Desde que me conheço como jornalista, acompanho o Acampamento Farroupilha de Porto Alegre, com alegria e curiosidade.
Minha ligação com a "cidade dos piquetes" vem antes disso, na verdade, quando ainda era estudante de comunicação, recém-chegada à Capital, e sonhava em, um dia, me tornar repórter. Aquele "minimundo" erguido no Parque Maurício Sirotsky Sobrinho, o Parque Harmonia, na Capital, sempre me atraiu, por uma série de razões: o universo particular que se forma lá, as histórias familiares e de amizade e o amor à tradição que faz de um povo exatamente isso - um povo.
O Acampamento Farroupilha é parte da narrativa identitária que nos faz gaúchos. É parte do nosso "mito fundador", para usar um termo comum à sociologia, à história e à antropologia. Você pode discordar da narrativa e criticá-la por uma série de razões justas e válidas, mas não pode negar sua influência e força.
Há quem tire férias todos os anos nesta época para poder (re)viver, por um mês, a vida interiorana e as lidas do campo em plena metrópole. Há os encontros e reencontros de quem só se vê nesses dias, há os folguedos e há, também - sempre - as mudanças que dão novos ares à tradição. Lembro aqui, para citar apenas um exemplo, do piquete das gurias - feminista, veja só.
É por isso que, quando vejo o acampamento de 2023 ameaçado, me compadeço. Primeiro, o evento ficou de fora da Lei de Incentivo à Cultura (LIC), a exemplo do que ocorreu com a Feira do Livro de Porto Alegre. Foi socorrido pelo prefeito Sebastião Melo.
Agora, o acampamento pode acabar prejudicado pela decisão judicial que suspendeu obras em andamento no parque. O imbróglio envolve um debate ambiental importante, mas que se radicaliza - e, ao que parece, tende a se arrastar.
Já escrevi, em outro texto, que, fora os excessos e a contaminação política, a discussão sobre o futuro de uma área verde sempre é, a priori, boa para a cidade (para qualquer cidade). Considero fundamental que as pessoas pensem no tema, em geral, relegado ao segundo plano.

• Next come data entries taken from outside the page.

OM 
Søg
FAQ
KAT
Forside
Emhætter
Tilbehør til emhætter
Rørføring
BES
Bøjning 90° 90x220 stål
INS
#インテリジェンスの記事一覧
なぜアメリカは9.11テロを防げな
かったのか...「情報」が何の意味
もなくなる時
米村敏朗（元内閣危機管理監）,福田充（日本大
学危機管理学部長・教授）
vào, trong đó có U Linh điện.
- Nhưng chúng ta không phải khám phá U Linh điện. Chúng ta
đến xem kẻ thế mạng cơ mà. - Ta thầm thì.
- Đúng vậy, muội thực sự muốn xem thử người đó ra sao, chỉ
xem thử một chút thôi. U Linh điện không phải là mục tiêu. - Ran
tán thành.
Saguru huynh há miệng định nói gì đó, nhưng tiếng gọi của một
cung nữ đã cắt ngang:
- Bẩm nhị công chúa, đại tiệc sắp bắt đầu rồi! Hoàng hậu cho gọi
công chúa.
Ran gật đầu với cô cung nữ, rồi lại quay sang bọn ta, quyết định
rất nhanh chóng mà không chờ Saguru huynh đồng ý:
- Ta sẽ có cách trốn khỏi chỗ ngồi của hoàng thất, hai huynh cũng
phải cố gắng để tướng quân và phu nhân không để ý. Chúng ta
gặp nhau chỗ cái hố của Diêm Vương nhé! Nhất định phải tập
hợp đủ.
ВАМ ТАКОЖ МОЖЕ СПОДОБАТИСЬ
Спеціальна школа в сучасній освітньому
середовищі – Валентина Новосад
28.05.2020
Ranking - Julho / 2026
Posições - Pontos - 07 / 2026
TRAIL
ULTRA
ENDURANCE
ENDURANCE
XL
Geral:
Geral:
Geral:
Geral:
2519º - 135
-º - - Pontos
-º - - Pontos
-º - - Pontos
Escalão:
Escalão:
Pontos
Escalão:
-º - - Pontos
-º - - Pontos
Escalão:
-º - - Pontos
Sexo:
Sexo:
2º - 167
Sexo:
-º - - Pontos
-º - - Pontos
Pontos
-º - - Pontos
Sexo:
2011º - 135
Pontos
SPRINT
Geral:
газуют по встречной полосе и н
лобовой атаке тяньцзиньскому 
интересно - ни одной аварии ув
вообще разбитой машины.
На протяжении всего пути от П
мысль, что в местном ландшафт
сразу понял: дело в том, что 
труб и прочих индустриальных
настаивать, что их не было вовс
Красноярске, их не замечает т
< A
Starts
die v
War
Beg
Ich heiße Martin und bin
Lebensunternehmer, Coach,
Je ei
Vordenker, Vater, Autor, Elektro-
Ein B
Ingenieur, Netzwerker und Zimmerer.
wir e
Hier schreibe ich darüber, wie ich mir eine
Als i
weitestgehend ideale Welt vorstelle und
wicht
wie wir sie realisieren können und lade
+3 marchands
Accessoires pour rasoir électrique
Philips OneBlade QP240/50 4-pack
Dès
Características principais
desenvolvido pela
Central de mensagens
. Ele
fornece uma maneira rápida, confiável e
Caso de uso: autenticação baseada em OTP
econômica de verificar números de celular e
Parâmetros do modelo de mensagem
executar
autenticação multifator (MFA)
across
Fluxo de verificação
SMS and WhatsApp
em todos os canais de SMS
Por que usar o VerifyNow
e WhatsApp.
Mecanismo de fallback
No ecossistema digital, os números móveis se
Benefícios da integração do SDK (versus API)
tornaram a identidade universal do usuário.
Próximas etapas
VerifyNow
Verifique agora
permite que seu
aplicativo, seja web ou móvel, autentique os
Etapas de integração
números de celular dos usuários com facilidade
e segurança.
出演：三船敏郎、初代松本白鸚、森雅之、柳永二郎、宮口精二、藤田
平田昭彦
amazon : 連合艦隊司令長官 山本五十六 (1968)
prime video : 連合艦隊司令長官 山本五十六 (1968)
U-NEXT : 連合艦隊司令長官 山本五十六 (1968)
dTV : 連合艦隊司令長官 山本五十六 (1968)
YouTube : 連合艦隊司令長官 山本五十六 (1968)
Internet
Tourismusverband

Mas seria estranho - e triste - se o mês de setembro passasse em branco, sem toda aquela fumaceira e o cheiro de churrasco à beira do Guaíba. Tenho certeza de que há caminhos para uma saída consensual, tecida na base do diálogo e da convergência, capaz de somar - e não mais de dividir. Sempre há.
O acampamento
Neste ano, estão previstos 232 piquetes no Parque Harmonia. A entrega dos alvarás, segundo a prefeitura, está marcada para esta terça-feira (1º), e a montagem das estruturas teria início no dia 12, com abertura oficial no dia 1º de setembro e encerramento no dia 20, data máxima do gauchismo.